Feature: Hearn Generating Station

440 Unwin Avenue, Toronto, ON M4M 3B9                                           

Box Office: (416) 368 4849; General Inquiries: (416) 368 3100

Toronto’s largest multi-arts festival is back for its 10th anniversary and it’s been a year of exciting changes for the city staple. The main focus of the buzz this year is the festival’s new venue. This year Luminato took over the defunct Hearn Generating Station, a colossal undertaking that has blended performance, visual art, music, theater, dance, magic and more - all under one roof.

Picture of the main entrance of the Hearn
Picture of walkway to the entrance

The main pathway up to the Hearn is paved concrete and also connects to the outdoor Biergarten and New Canadian Music stage that stands near the main facility. The Biergarten, presented by Mill Street with some help from the fine folks at Parts and Labour, offers a collection of sausages, sides and Mill Street beers. Seating options include picnic or high-top tables.

Picture of the "Biergarten"
Picture of the New Canadian Music Stage

Entering into the Hearn you can’t help but be awestruck by its sheer size. In taking over the space, Luminato has attempted to retain the soul of the building while making it a place that can accommodate all. Flooring on the main level is concrete which has been patched in numerous places leading to some bumpy spots and lips. Any flooring spots that present a potential hazard have been marked out using fluorescent spray paint which was easily visible during our daytime visit. However, this may vary with changes in natural and artificial lighting. Due to the nature of the space, lighting and sound at the Hearn will vary depending on the event or time of day.

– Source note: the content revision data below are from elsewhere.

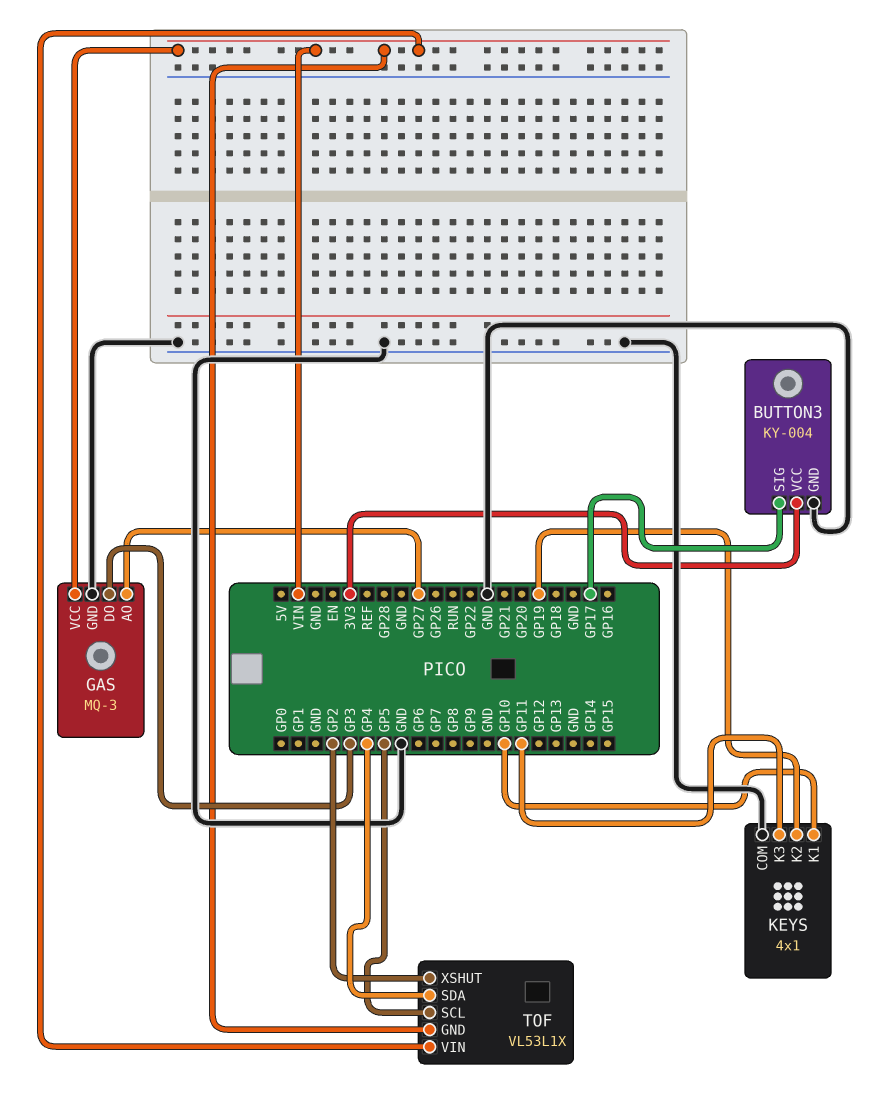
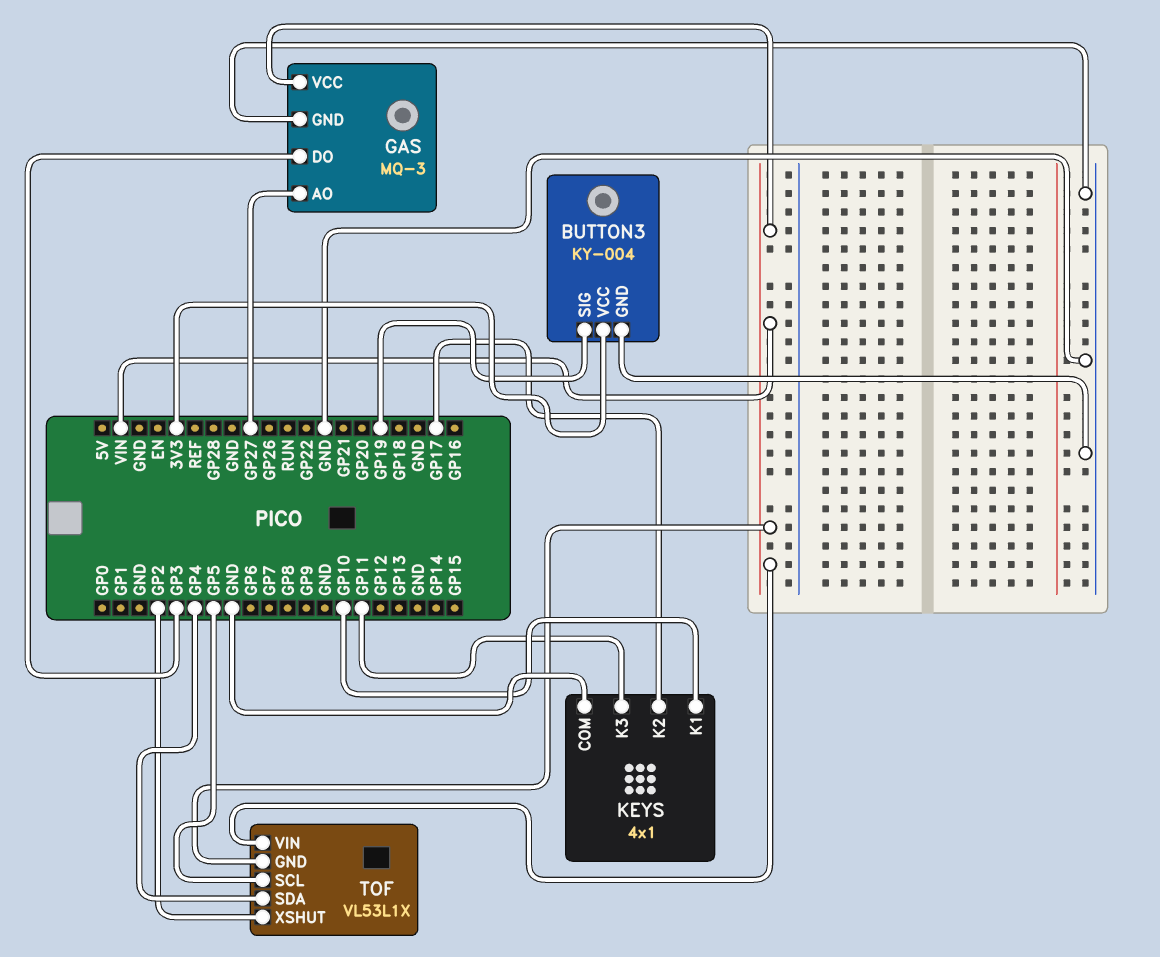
BUTTON3 pin SIG: GP17 -> GP19
KEYS pin K2: GP19 -> GP17

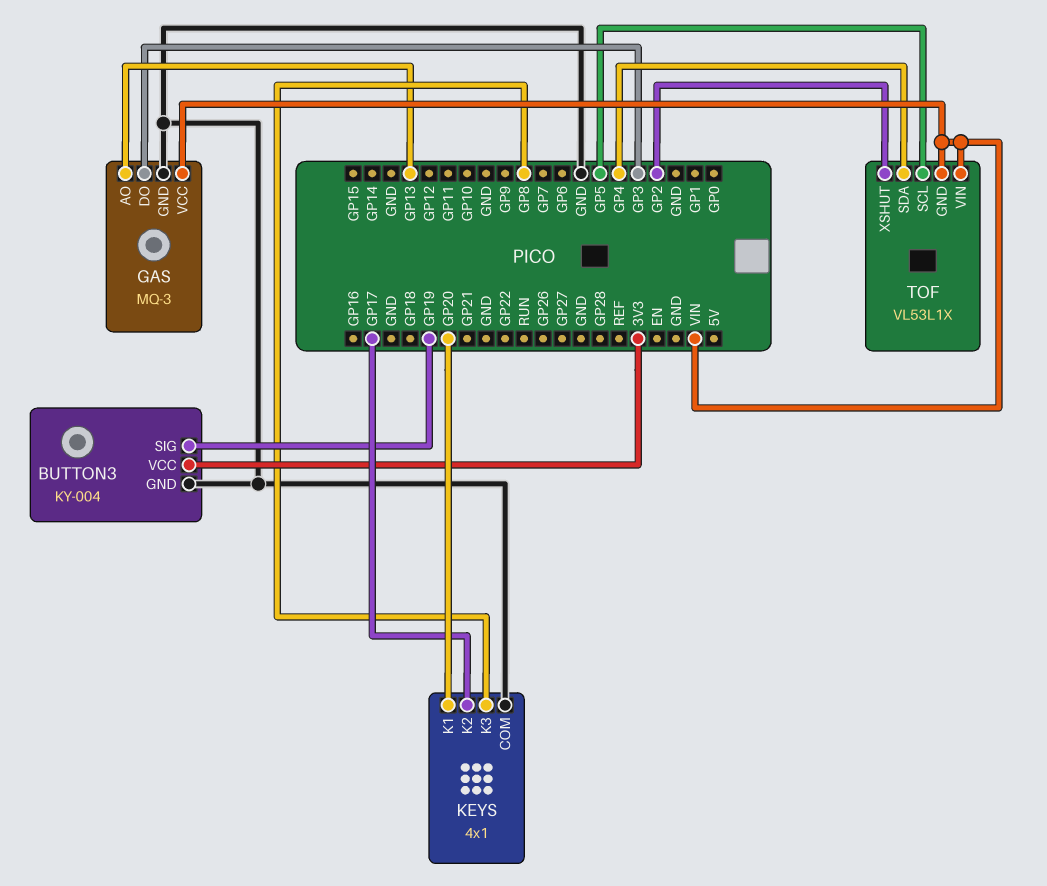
GAS pin AO: GP27 -> GP13
KEYS pin K1: GP10 -> GP20
KEYS pin K3: GP11 -> GP8

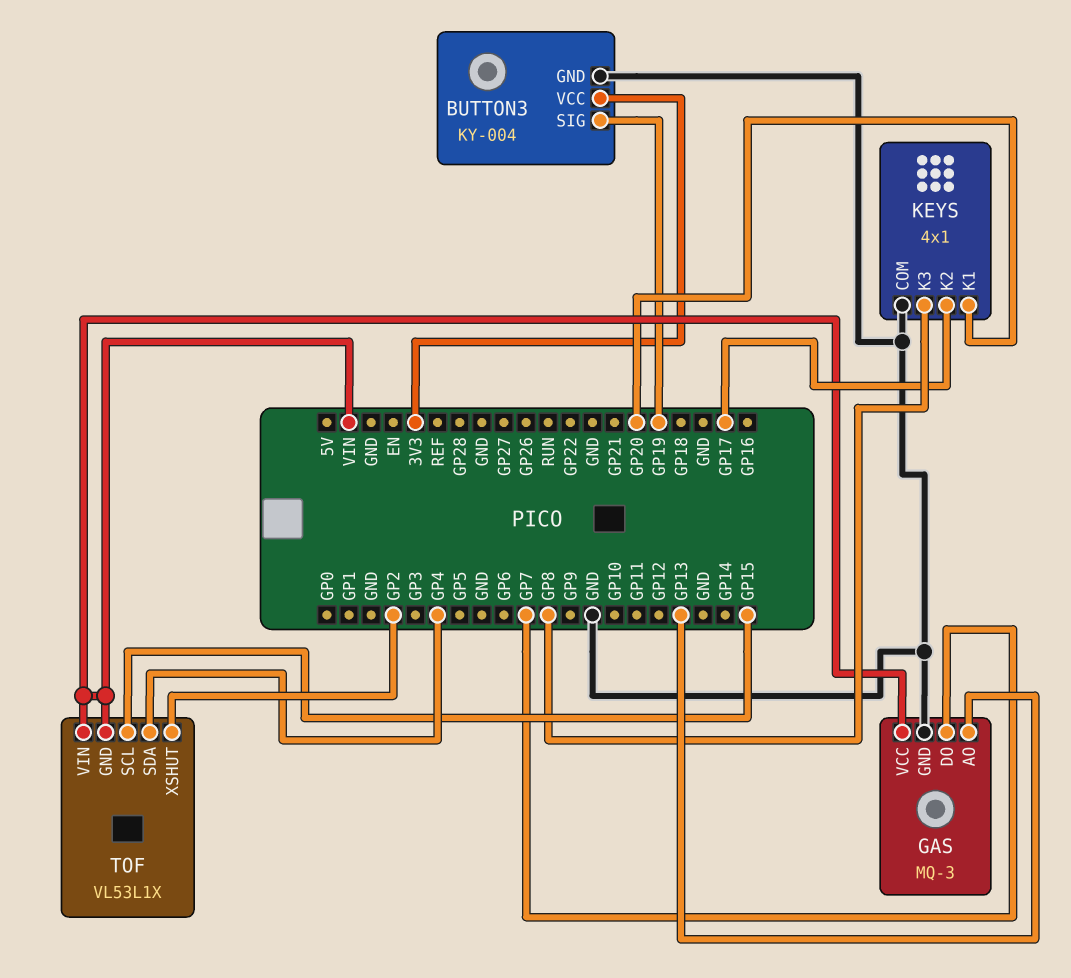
GAS pin DO: GP3 -> GP7
TOF pin SCL: GP5 -> GP15

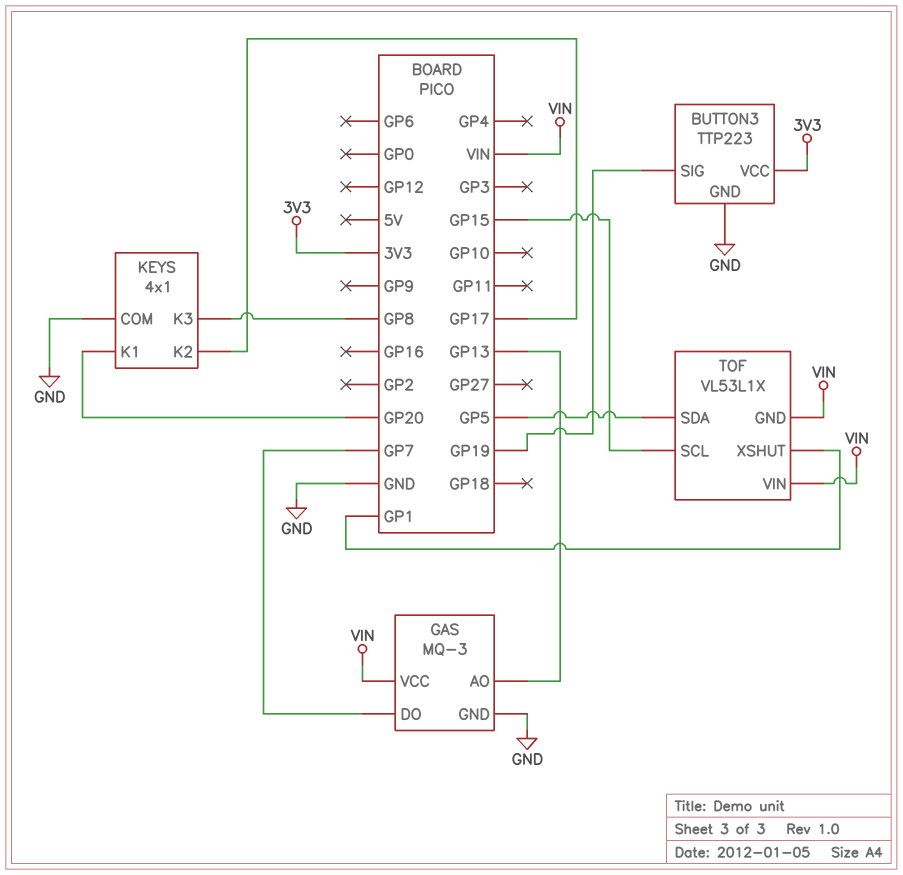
BUTTON3: KY-004 -> TTP223
TOF pin SDA: GP4 -> GP5
TOF pin XSHUT: GP2 -> GP1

Picture of accessible interior of the Hearn
Picture of interior of the Hearn. Red spotlights are featured on the floor

The upper level has smooth tile throughout and hosts the restaurant, Le Pavillion, and a enormous disco ball, among other delights. It can be accessed by a construction elevator complete with an attendant. On the main floor there is a ramp leading to the elevator that is wide and with a smooth gradient, however both Chris and I noted that it was a bit dark and could have benefited from some track lighting. Le Pavillion does have some standard height tables with removable seating, but is booked up for the Luminato stretch.

For those wishing to take in the James Plays, the theater provides accessible seating within the first two rows. To ensure that the sound is well captured in the vast space, the theater features acoustic paneling and has enhanced listening devices available for those who may require it.

Picture of theater with first two rows featuring accessible seating
Picture of the booth containing the Hearing Assistance Receivers

There are three washroom areas consisting of portable toilets on the main floor and one near the Biergarten. There are two accessible units within each area complete with grab bars. Chris noted that the doors were tricky to operate as they close quite quickly. We also noted that lighting within the stalls was variable depending on the ambient light in the area. Sinks are foot-pedal operated, but there are hand sanitizer stations within each accessible toilet.

Picture of rows of portable washrooms with two being accessible
Picture of the interior of the accessible portable washroom

The Hearn is located in Toronto’s Port Lands. Buses from either King (172B) or Pape (72C) drops patrons off about a 30 minute walk or roll from the site itself, there is also a Luminato shuttle running from Union station, however it is not accessible. Those electing to take Wheel-Trans can look forward to being able to be dropped off right at the main entrance. Luminato will also reimburse travelers using the service with a TTC token- just let the staff know upon arriving! Travelers using Wheel-Trans may also choose to arrive via the south entrance which allows you to skip some of the bustle and crowding that can occur near the main entrance.